● **PROVIDED MATERIAL**:

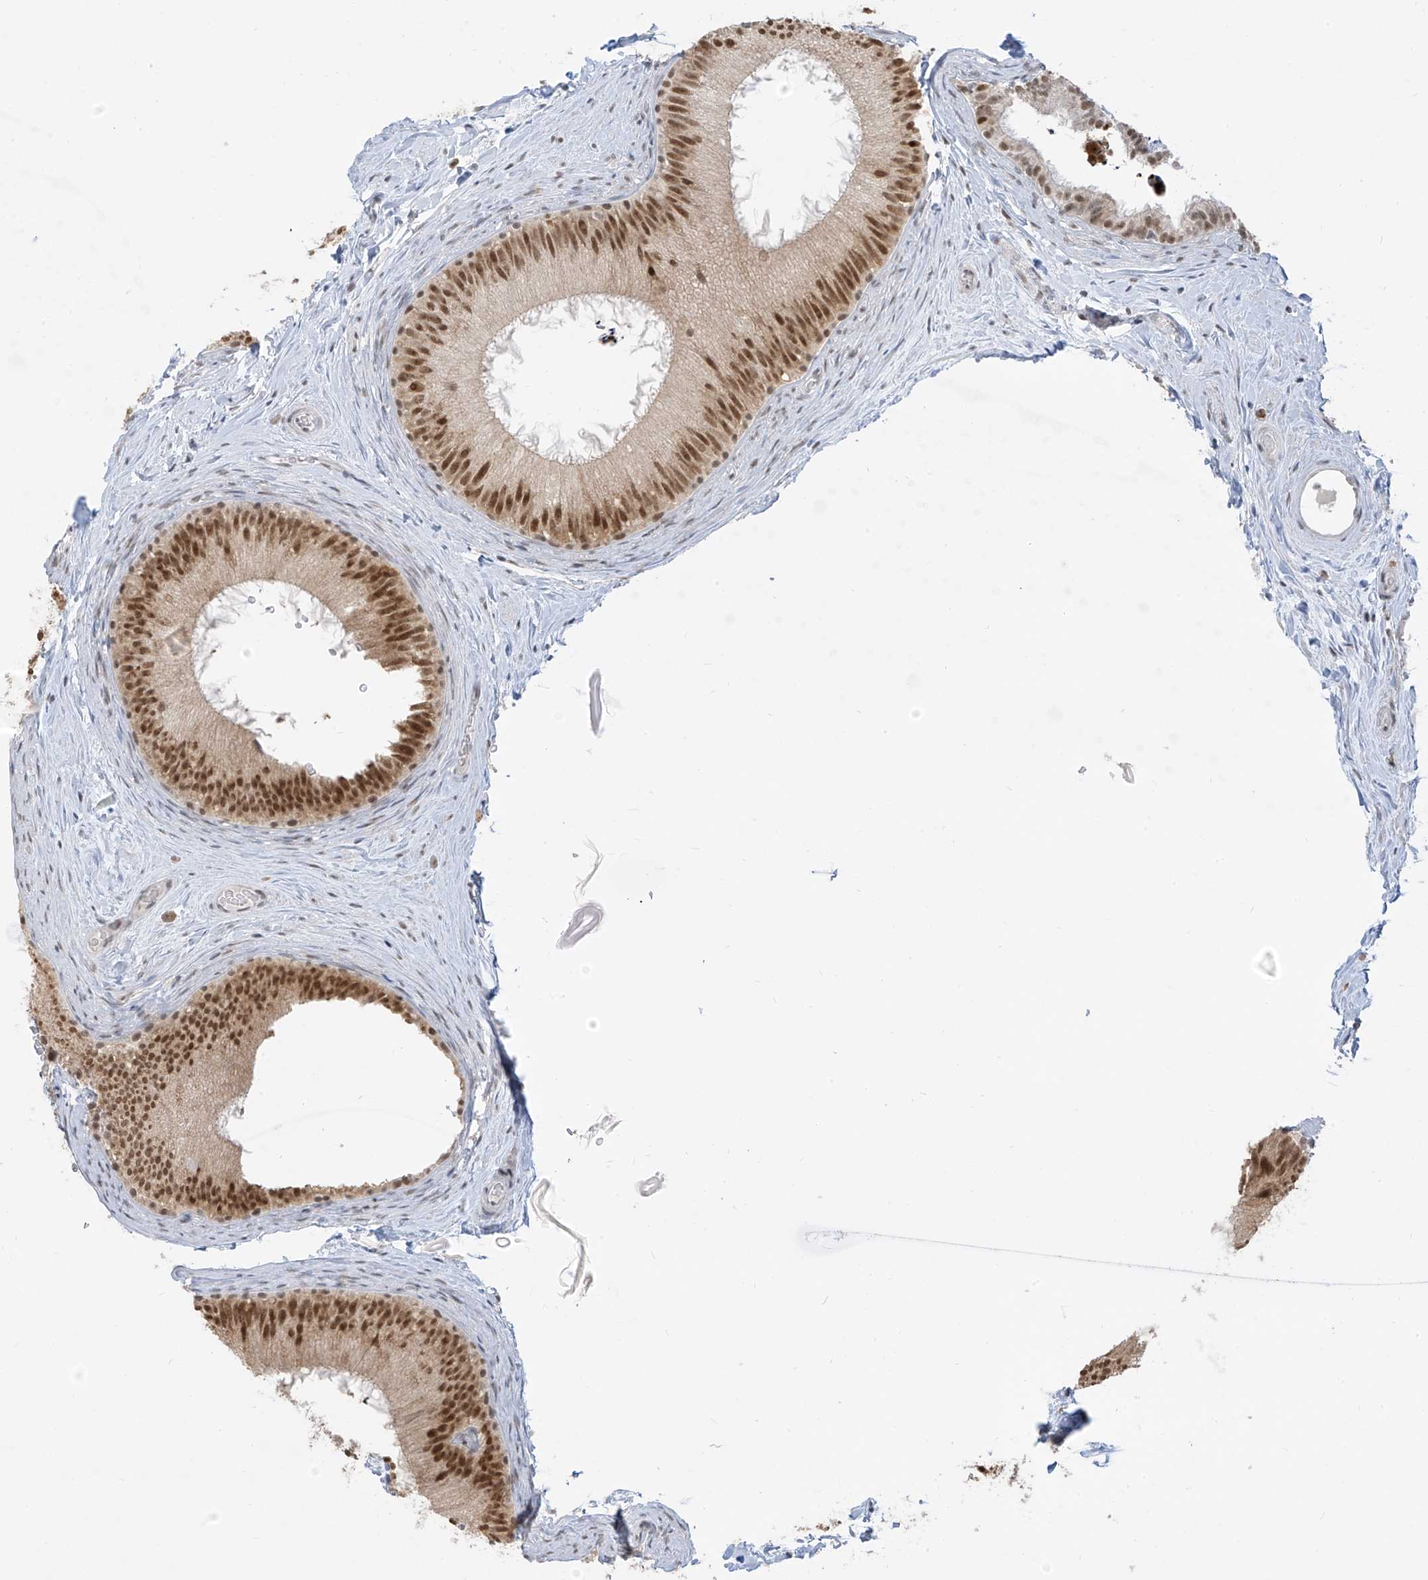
{"staining": {"intensity": "moderate", "quantity": ">75%", "location": "nuclear"}, "tissue": "epididymis", "cell_type": "Glandular cells", "image_type": "normal", "snomed": [{"axis": "morphology", "description": "Normal tissue, NOS"}, {"axis": "topography", "description": "Epididymis"}], "caption": "Moderate nuclear staining is present in approximately >75% of glandular cells in unremarkable epididymis.", "gene": "ZMYM2", "patient": {"sex": "male", "age": 50}}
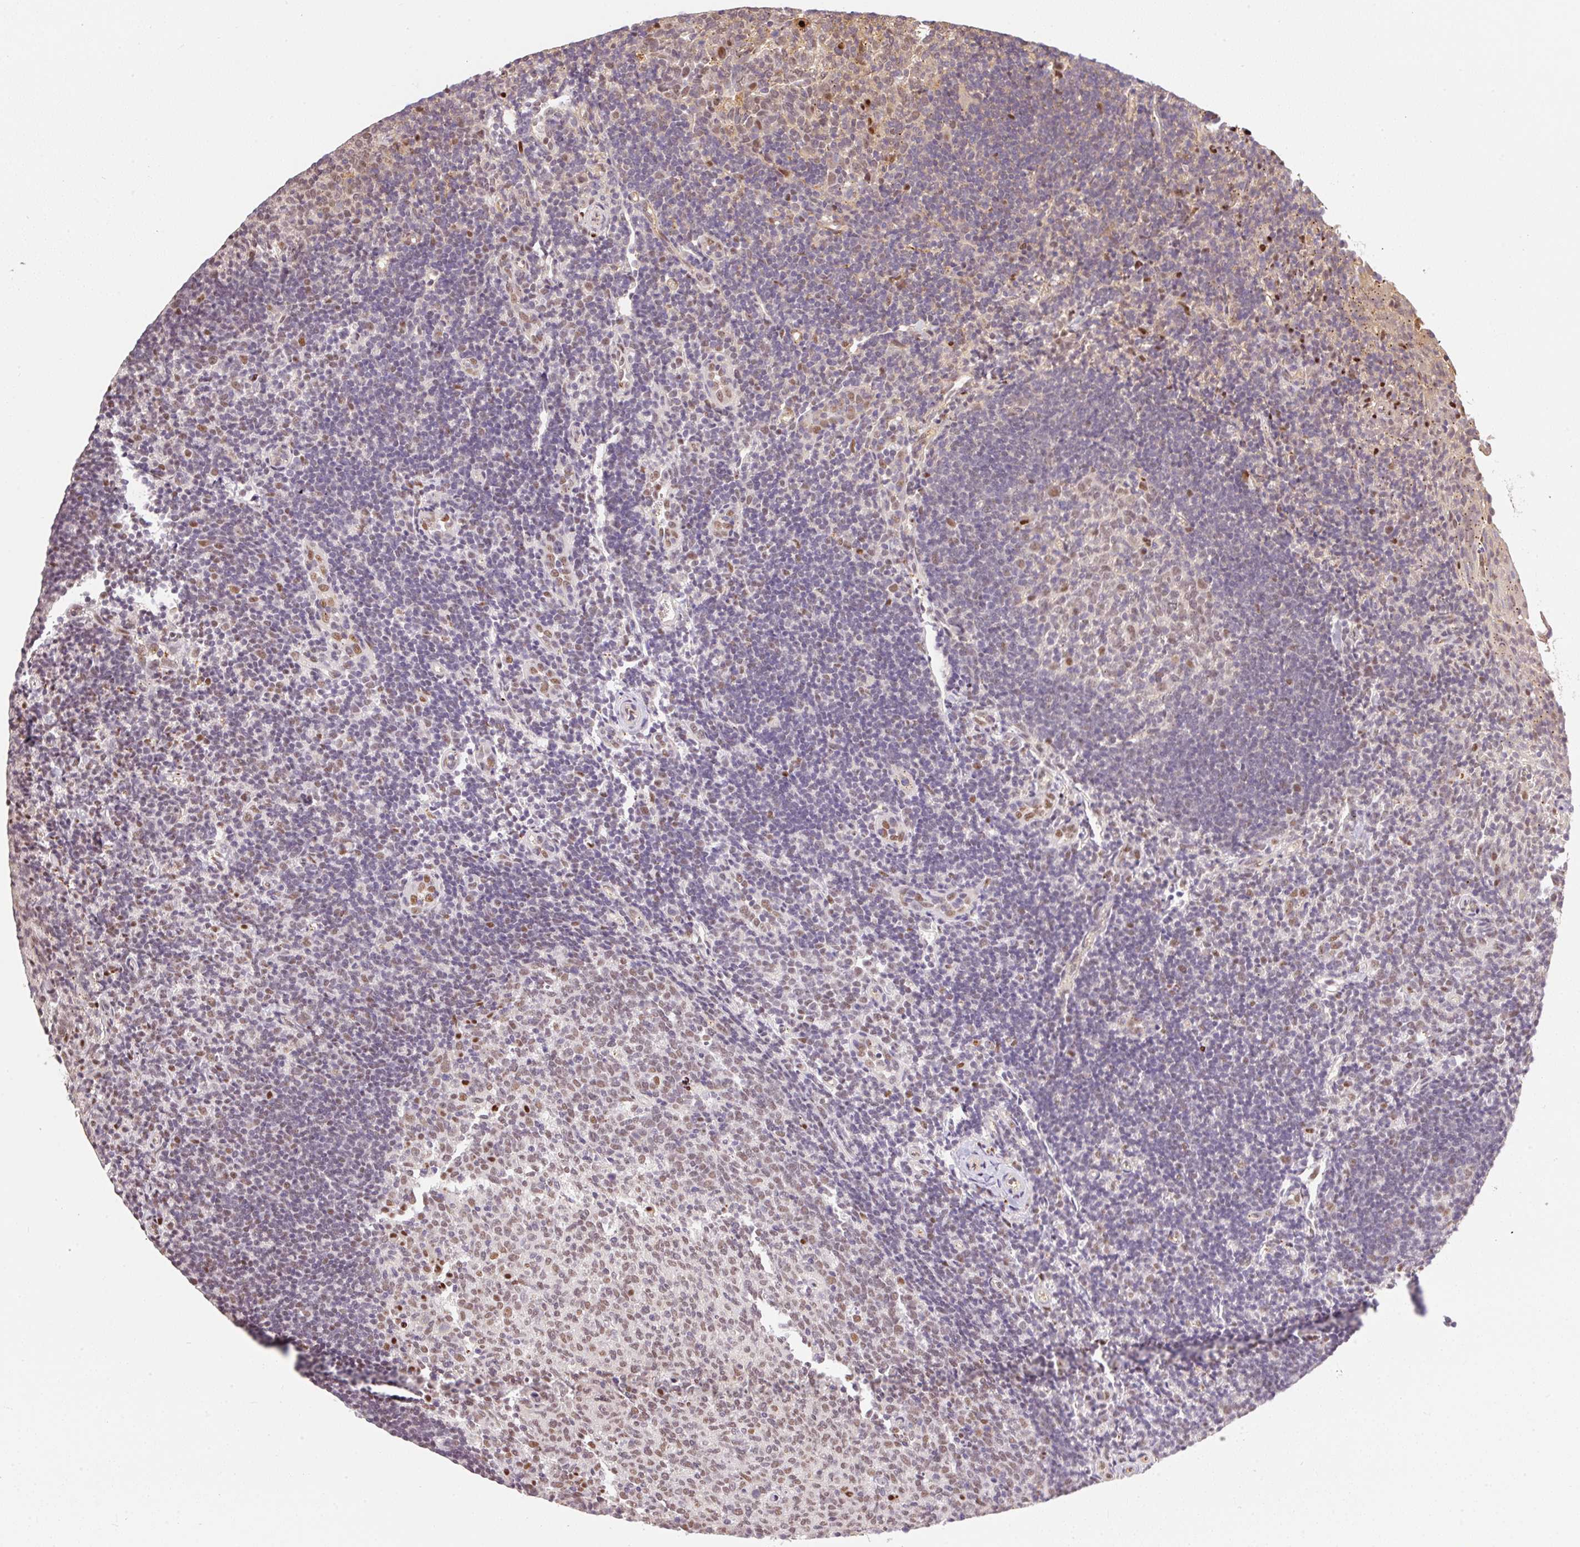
{"staining": {"intensity": "strong", "quantity": "25%-75%", "location": "nuclear"}, "tissue": "tonsil", "cell_type": "Germinal center cells", "image_type": "normal", "snomed": [{"axis": "morphology", "description": "Normal tissue, NOS"}, {"axis": "topography", "description": "Tonsil"}], "caption": "High-magnification brightfield microscopy of normal tonsil stained with DAB (brown) and counterstained with hematoxylin (blue). germinal center cells exhibit strong nuclear positivity is identified in about25%-75% of cells. (Stains: DAB (3,3'-diaminobenzidine) in brown, nuclei in blue, Microscopy: brightfield microscopy at high magnification).", "gene": "GPR139", "patient": {"sex": "female", "age": 10}}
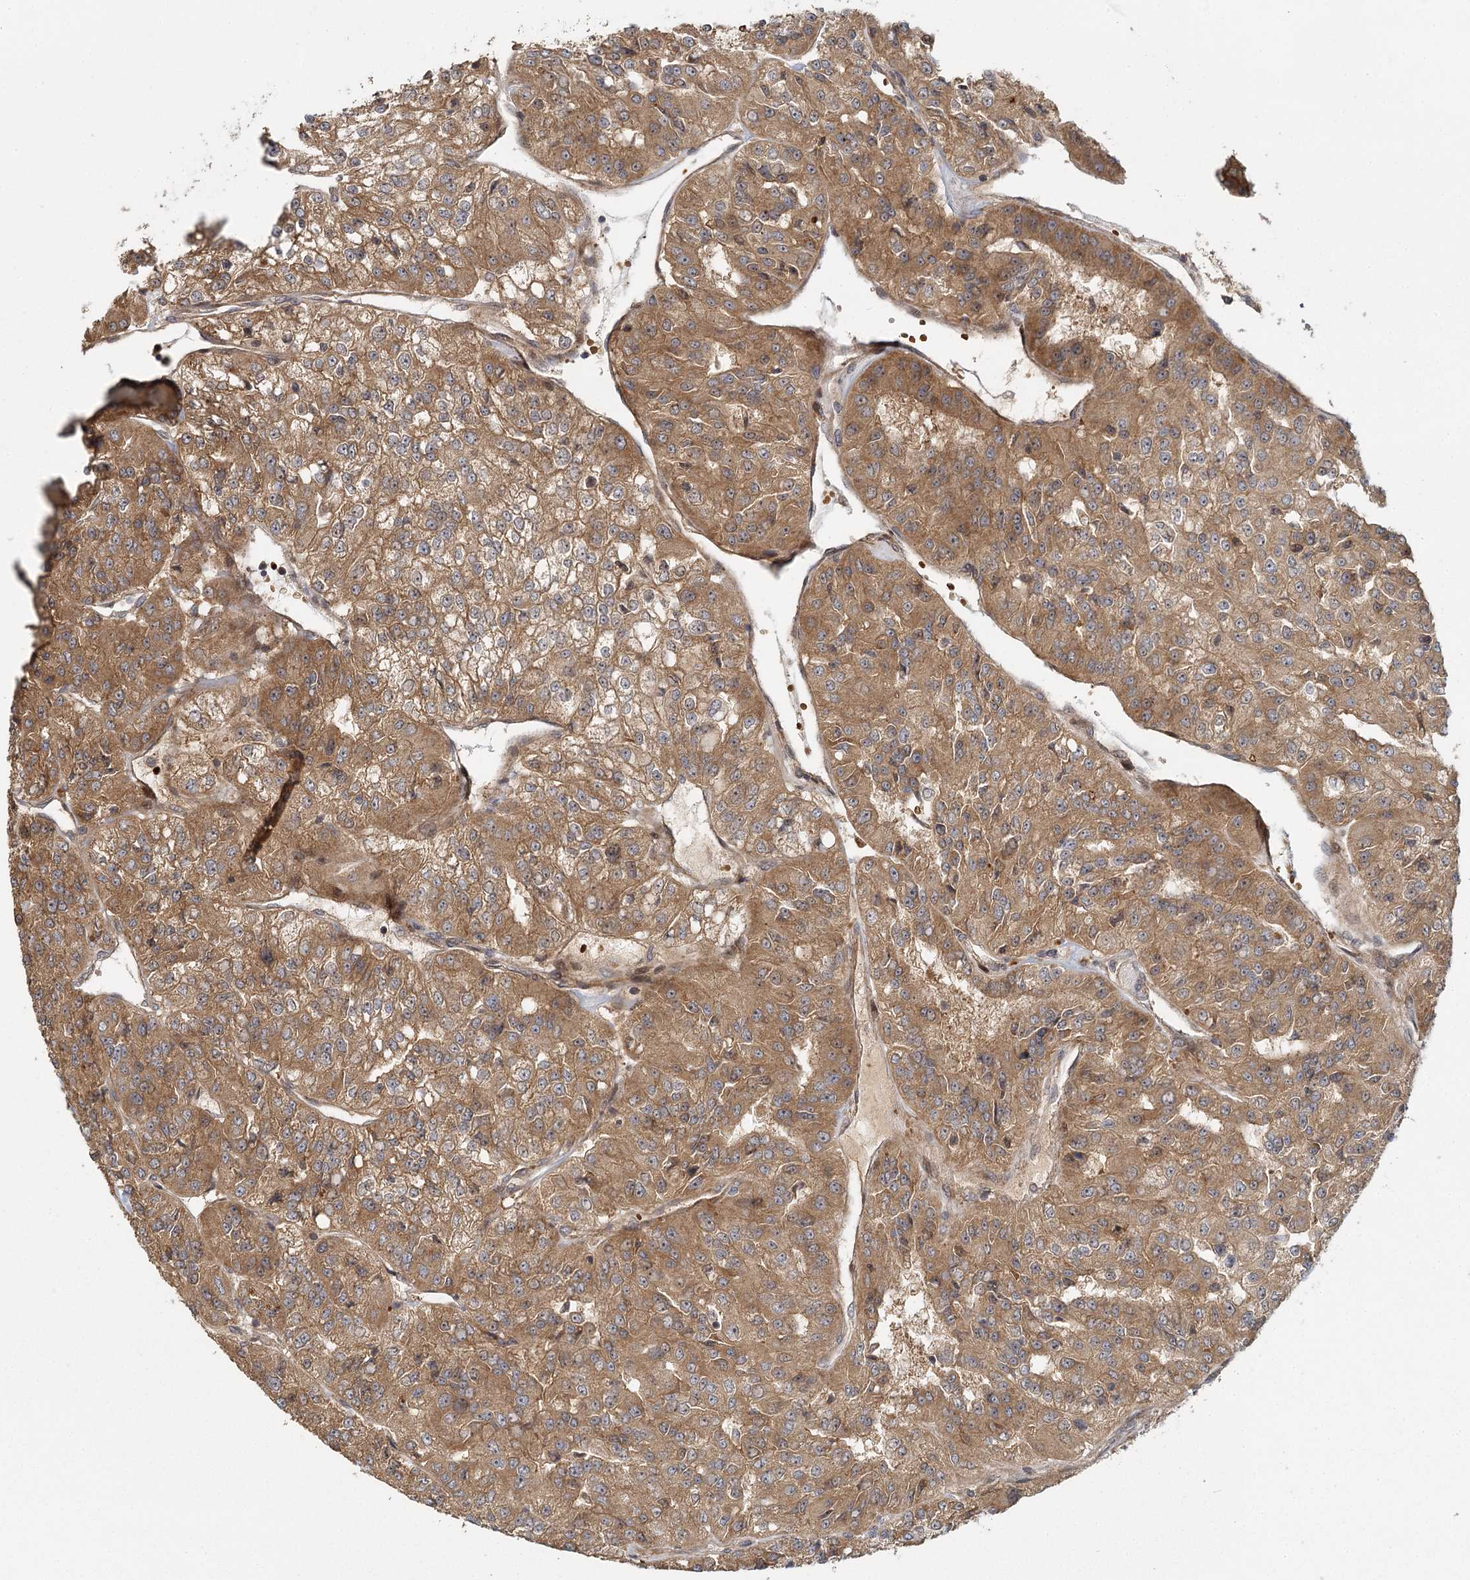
{"staining": {"intensity": "moderate", "quantity": ">75%", "location": "cytoplasmic/membranous"}, "tissue": "renal cancer", "cell_type": "Tumor cells", "image_type": "cancer", "snomed": [{"axis": "morphology", "description": "Adenocarcinoma, NOS"}, {"axis": "topography", "description": "Kidney"}], "caption": "Immunohistochemistry (IHC) image of neoplastic tissue: human renal cancer stained using immunohistochemistry displays medium levels of moderate protein expression localized specifically in the cytoplasmic/membranous of tumor cells, appearing as a cytoplasmic/membranous brown color.", "gene": "RAPGEF6", "patient": {"sex": "female", "age": 63}}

● **WHAT YOU SHOULD DO**: Go through the material and copy out every line with "normal" in it.

● **WRITTEN ANSWER**:
{"staining": {"intensity": "moderate", "quantity": ">75%", "location": "nuclear"}, "tissue": "epididymis", "cell_type": "Glandular cells", "image_type": "normal", "snomed": [{"axis": "morphology", "description": "Normal tissue, NOS"}, {"axis": "topography", "description": "Epididymis"}], "caption": "Moderate nuclear staining is present in approximately >75% of glandular cells in unremarkable epididymis.", "gene": "ZMYM2", "patient": {"sex": "male", "age": 50}}
{"staining": {"intensity": "strong", "quantity": "25%-75%", "location": "nuclear"}, "tissue": "tonsil", "cell_type": "Germinal center cells", "image_type": "normal", "snomed": [{"axis": "morphology", "description": "Normal tissue, NOS"}, {"axis": "topography", "description": "Tonsil"}], "caption": "High-magnification brightfield microscopy of normal tonsil stained with DAB (brown) and counterstained with hematoxylin (blue). germinal center cells exhibit strong nuclear positivity is identified in about25%-75% of cells. (Stains: DAB (3,3'-diaminobenzidine) in brown, nuclei in blue, Microscopy: brightfield microscopy at high magnification).", "gene": "GPR139", "patient": {"sex": "female", "age": 10}}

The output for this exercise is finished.